• **Work required**
Where the word "Gameplay" appears in a line below, copy the whole line.
--- Supplied data ---
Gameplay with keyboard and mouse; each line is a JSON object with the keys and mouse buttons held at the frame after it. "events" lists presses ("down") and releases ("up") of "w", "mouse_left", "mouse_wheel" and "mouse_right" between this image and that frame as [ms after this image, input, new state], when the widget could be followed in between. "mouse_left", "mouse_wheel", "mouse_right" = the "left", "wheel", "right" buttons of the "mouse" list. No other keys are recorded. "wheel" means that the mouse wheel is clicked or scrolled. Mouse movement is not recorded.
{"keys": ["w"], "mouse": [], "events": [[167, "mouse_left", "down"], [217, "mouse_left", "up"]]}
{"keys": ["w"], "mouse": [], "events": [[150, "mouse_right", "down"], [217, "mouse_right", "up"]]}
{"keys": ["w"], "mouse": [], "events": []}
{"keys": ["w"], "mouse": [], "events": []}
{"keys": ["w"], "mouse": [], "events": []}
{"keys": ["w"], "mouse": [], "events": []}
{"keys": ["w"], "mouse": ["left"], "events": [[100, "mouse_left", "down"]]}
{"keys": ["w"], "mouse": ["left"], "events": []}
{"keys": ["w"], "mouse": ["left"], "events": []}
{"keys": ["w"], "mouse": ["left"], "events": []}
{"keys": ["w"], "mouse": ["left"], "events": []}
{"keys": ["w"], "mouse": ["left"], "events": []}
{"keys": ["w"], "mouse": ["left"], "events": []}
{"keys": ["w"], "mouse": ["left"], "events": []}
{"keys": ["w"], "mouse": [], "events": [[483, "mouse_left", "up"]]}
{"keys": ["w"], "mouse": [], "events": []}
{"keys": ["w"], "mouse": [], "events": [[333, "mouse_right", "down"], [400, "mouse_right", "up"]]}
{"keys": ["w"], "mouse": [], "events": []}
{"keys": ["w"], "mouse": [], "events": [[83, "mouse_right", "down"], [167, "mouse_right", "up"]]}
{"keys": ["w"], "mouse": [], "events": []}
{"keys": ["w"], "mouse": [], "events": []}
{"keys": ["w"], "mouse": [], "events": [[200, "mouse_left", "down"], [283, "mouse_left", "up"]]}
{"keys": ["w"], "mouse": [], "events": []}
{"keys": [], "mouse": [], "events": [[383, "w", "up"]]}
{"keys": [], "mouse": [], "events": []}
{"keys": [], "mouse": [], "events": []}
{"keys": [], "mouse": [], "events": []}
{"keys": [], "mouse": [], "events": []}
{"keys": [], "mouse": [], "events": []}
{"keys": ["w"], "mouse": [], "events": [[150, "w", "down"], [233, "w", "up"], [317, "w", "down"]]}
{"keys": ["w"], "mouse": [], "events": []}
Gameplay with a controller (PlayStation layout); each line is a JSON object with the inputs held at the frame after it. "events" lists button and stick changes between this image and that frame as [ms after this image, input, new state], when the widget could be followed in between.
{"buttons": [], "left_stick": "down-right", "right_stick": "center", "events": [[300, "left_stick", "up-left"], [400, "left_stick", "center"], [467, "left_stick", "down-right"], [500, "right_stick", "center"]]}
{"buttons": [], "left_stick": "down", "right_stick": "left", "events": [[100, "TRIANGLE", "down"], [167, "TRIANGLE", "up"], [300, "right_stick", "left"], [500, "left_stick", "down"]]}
---
• **Task output**
Gameplay with keyboard and mouse; each line is a JSON object with the keys and mouse buttons held at the frame after it. "events" lists presses ("down") and releases ("up") of "w", "mouse_left", "mouse_wheel" and "mouse_right" between this image and that frame as [ms after this image, input, new state], when the widget could be followed in between. "mouse_left", "mouse_wheel", "mouse_right" = the "left", "wheel", "right" buttons of the "mouse" list. No other keys are recorded. "wheel" means that the mouse wheel is clicked or scrolled. Mouse movement is not recorded.
Gameplay with a controller (PlayStation layout); each line is a JSON object with the inputs held at the frame after it. "events" lists button and stick changes between this image and that frame as [ms after this image, input, new state], when the widget could be followed in between.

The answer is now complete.